The Artusi controversy focussed attention also on the relationship between music and text, and specifically on attitudes to Platonic ideas concerning music. Here there was no ostensible disagreement between Artusi and Monteverdi, both of whom were content to defer to Plato's authority and to his commonplace requirement that the music should be subservient to the text. Indeed, Monteverdi in the preface to his eighth book of madrigals claimed to be uniquely faithful to Plato, and to be restoring an ancient threefold taxonomy of ‘agitated’, ‘moderate’ and ‘relaxed’ genres, often in the modern literature interpreted without further ado as styles (see Stile concitato). But these references are again problematic: the eighth book is not typical of all of Monteverdi's output, the composer was by no means a musical antiquarian, and his appeal to Plato may have been no more than a conventional rhetorical adornment for his argument, intended as a compliment to his patron.

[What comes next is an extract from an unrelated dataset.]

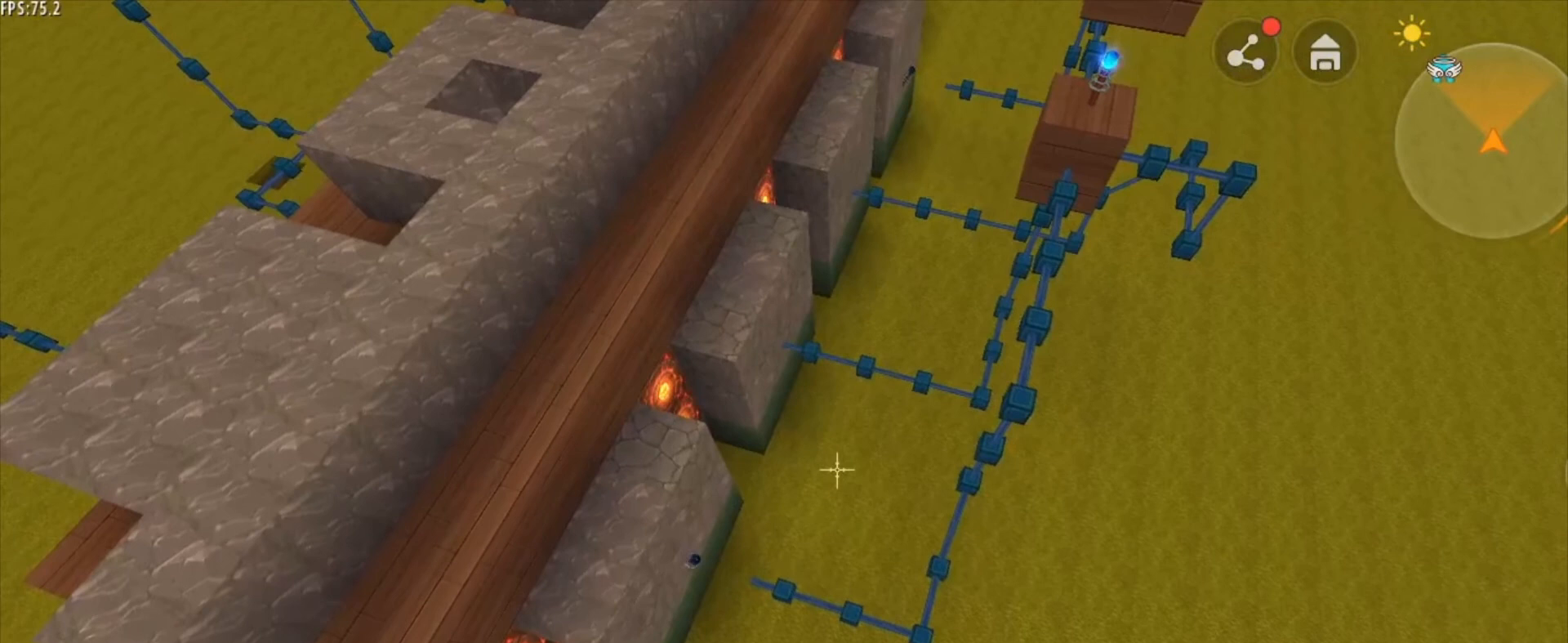
{"keys": ["w"], "mouse": [], "mouse_move": "still", "events": [[458, "w", "down"]]}
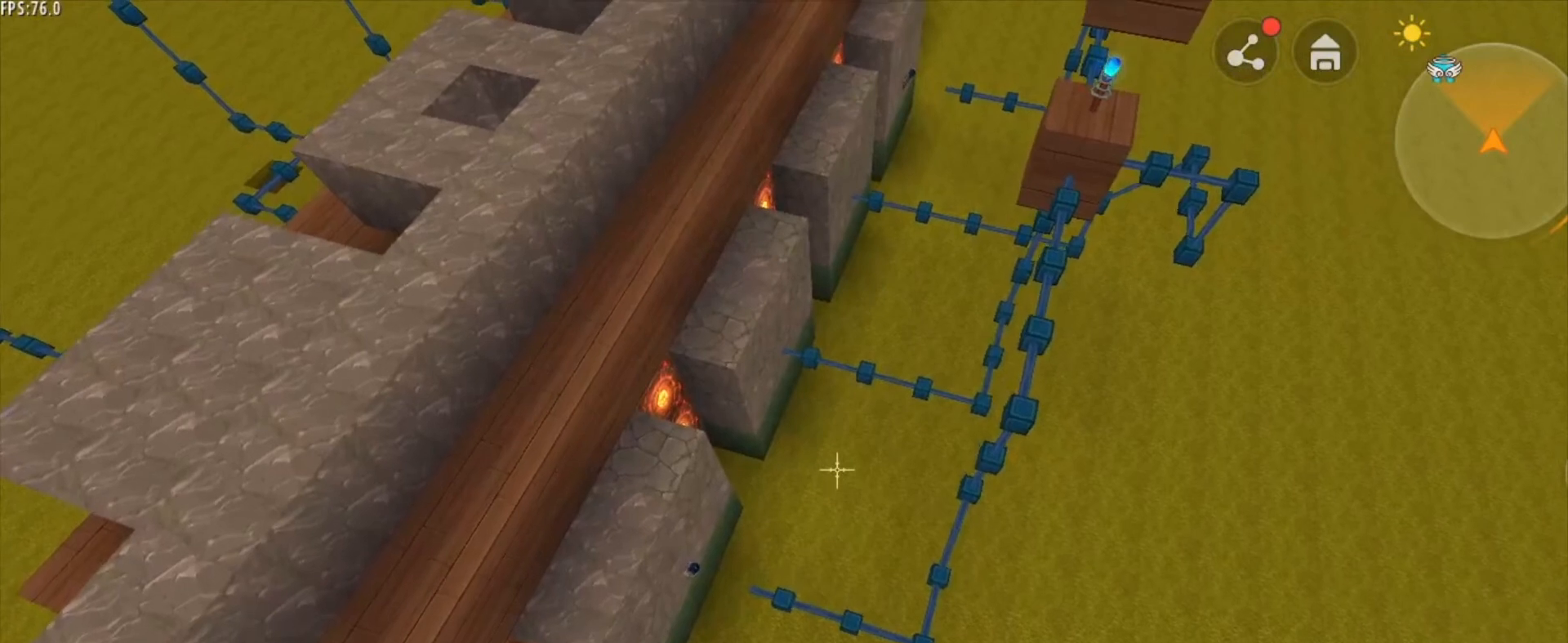
{"keys": ["w"], "mouse": [], "mouse_move": "still", "events": []}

Another key concept that has been invoked for understanding the aesthetic underlying Monteverdi's music is that of mannerism, implying the deformation of Renaissance ideals (not necessarily according to antique models). The term is sometimes used by modern critics, even though there is nothing in Monteverdi's own writings to illuminate its use; others use the term Marinist (see above). Such terms usually imply the relevance of a rhetorical model, or models, to the music, and in Monteverdi's case these are mostly derived from the literary poetics of Chiabrera, Tasso, Guarini or Giambattista Marino, or the musical poetics of Wert. For example, Monteverdi's adoption of a consciously mimetic style in his madrigals from the fifth book onwards, and especially in the sixth, seventh and eighth books, and their consequent fragmentation of form, is felt to owe something to an extreme rhetorical model such as has been discerned in Marino, and this is sometimes felt to work to the detriment of the late music. The secondary literature probably owes an unconscious debt to the 18th-century Arcadians, particularly Crescimbeni, who regarded Guarini and, especially, Marino as deformers of the ideal of Tuscan poetry as the latter had been cultivated from Petrarch to the 16th century. So again, aesthetic categories built on rhetorical interpretations of Monteverdi's music provide a useful interpretative key, but have their limitations.